=== Page extract ===
======

For one thing, I think hexagons are the Golden Mean of board game design. They are really geometrically perfect in every way for game mechanics. Also we were both interested in games that were tangible and beautifully designed. So we had a meeting of the minds. Jonathan mentioned in our conversation that he wasn’t really a game designer, so I said, well you don’t need to be a game designer; you just need to work with one. I asked him how long would it take to make a game with Blinks and he said“about two hours.” I totally didn’t believe him, but I’m always up for a good challenge, so I trundled across the river to MIT with Jeanie and Isabella with a pocketful of quarters for the parking meters to see if we could make a game in two hours with Jonathan, Mike Laser-Walker and the AutomaTiles team.
Tell us about the inspiration for Fracture.
Fracture was originally conceived as a 30-player field game called DiverCity, a kind of live action cellular automata game. Jeanie and I had been working on it and had been having a hard time getting enough people to playtest it. It was based on research that shows that people in cities will self-segregate, choosing to move closer to people like them. I thought it would be fun to make a game where the goal was just the opposite…to surround yourself with difference. In the original game, players were supposed to be wearing hats that looked like buildings in different colors (hence the word play DiverCity). They would start segregated, and then try to integrate based on simple movement rules.

======

=== Exercise data ===

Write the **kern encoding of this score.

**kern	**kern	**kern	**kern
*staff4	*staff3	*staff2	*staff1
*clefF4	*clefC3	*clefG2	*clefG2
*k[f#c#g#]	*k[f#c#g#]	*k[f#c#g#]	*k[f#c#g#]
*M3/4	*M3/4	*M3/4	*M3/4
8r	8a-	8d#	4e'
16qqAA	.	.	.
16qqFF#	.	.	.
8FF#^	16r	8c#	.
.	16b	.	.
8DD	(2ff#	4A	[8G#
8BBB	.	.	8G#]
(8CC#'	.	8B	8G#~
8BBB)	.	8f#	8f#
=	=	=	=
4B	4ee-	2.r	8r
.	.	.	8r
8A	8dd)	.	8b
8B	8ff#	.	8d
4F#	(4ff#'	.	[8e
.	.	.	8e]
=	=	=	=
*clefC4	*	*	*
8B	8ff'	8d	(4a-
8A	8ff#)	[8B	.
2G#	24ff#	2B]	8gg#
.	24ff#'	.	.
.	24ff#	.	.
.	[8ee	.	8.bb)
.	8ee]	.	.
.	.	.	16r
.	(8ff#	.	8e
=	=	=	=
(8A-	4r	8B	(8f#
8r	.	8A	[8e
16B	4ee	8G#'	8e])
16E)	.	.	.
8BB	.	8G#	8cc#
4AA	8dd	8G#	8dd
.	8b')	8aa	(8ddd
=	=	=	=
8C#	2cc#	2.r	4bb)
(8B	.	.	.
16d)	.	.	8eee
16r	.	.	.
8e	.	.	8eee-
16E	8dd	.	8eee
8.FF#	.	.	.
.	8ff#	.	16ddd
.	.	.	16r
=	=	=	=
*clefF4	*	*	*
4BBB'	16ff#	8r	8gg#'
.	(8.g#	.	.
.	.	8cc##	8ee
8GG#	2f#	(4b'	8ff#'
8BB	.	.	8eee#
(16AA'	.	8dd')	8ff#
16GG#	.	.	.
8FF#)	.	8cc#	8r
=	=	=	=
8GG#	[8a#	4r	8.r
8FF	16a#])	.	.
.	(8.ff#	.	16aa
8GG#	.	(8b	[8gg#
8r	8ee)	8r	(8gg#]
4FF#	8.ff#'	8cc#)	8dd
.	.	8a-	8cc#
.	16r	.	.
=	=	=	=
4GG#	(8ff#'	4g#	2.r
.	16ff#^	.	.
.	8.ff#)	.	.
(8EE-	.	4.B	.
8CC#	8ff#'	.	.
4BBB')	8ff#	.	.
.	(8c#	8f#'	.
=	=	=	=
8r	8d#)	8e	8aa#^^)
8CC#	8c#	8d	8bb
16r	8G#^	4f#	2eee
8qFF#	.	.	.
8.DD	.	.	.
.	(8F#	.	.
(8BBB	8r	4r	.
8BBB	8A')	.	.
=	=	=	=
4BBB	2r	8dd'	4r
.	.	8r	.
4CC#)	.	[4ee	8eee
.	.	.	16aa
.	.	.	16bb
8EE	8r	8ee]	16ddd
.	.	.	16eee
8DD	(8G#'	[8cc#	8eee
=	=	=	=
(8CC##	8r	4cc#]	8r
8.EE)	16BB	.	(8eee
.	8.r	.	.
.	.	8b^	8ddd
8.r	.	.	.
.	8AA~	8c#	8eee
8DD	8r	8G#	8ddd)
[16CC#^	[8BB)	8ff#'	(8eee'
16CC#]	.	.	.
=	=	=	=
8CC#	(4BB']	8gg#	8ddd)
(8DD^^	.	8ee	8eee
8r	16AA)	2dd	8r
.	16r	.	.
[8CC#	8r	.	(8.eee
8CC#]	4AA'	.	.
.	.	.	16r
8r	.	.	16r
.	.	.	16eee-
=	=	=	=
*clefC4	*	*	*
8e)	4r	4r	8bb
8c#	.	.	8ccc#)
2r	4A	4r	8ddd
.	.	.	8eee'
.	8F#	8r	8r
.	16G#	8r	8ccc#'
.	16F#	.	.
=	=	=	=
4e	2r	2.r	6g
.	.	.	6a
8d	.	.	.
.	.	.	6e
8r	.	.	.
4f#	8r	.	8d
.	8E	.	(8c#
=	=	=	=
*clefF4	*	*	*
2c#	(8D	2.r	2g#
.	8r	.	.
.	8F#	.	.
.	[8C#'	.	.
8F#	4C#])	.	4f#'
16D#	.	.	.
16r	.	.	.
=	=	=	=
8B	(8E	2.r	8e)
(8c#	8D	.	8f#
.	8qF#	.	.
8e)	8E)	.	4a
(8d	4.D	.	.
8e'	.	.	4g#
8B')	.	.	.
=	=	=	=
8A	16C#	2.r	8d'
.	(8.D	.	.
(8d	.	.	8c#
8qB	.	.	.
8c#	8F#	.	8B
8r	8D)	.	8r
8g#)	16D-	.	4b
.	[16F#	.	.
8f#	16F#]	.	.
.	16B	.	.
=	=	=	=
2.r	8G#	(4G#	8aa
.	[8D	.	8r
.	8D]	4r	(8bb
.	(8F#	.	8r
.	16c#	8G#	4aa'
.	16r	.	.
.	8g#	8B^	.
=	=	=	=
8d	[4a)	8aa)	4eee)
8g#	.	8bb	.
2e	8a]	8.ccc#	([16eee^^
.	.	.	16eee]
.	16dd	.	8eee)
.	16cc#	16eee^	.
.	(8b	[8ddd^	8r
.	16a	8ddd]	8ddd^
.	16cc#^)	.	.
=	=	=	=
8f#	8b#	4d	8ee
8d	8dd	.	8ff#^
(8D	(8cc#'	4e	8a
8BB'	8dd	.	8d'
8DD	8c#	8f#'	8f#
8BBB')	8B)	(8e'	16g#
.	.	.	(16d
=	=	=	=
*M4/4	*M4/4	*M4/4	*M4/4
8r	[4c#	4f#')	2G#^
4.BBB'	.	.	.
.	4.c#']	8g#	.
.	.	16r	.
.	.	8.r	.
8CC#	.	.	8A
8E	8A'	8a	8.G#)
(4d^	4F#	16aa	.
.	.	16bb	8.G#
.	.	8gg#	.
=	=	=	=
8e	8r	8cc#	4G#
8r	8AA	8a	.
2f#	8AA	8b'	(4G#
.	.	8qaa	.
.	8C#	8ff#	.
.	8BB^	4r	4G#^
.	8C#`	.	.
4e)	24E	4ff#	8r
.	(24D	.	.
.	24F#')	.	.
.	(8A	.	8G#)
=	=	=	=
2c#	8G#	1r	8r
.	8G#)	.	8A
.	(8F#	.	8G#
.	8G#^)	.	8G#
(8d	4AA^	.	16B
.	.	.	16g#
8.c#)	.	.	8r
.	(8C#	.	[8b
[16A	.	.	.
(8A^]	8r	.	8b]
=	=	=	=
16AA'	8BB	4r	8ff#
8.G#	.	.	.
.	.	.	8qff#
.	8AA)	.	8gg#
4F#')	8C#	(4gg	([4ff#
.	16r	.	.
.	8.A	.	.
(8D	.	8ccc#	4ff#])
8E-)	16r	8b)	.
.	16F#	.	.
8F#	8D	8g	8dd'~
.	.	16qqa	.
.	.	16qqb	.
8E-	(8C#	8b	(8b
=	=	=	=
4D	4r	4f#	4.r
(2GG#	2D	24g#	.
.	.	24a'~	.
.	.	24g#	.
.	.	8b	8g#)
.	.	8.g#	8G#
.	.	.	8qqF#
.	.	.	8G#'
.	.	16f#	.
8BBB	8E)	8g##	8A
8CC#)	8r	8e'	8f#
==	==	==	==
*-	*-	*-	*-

======

=== What this exercise asks ===
A. In the interview about Fracture, swap "hats" for "caps" and rewrite the part that opens with the words "Fracture was originally" and closes with "simple movement rules.".
B. Carry on the interview about Fracture from the point where it stops.
The records were taken from a separate source.

=== Answers in order ===
A.
Fracture was originally conceived as a 30-player field game called DiverCity, a kind of live action cellular automata game. Jeanie and I had been working on it and had been having a hard time getting enough people to playtest it. It was based on research that shows that people in cities will self-segregate, choosing to move closer to people like them. I thought it would be fun to make a game where the goal was just the opposite…to surround yourself with difference. In the original game, players were supposed to be wearing caps that looked like buildings in different colors (hence the word play DiverCity). They would start segregated, and then try to integrate based on simple movement rules.

B.
Since Blinks was also based on cellular automata, it seemed like the game might translate well onto the platform. So that was the seed of the idea we took to Jonathan.
What about the the design process itself, what was that like?
I really want to write a paper with him at some point about the process, which was really fun and interesting. It started with them showing us the tiles, and giving us a description of what they did functionally. We then grilled them to find out the range of affordances of the system. We described the game mechanics and worked out together how to translate them into a Blinks game. Then we did some some rapid prototyping iteration, which was really great because it allowed us to engage with the physical affordances of the system.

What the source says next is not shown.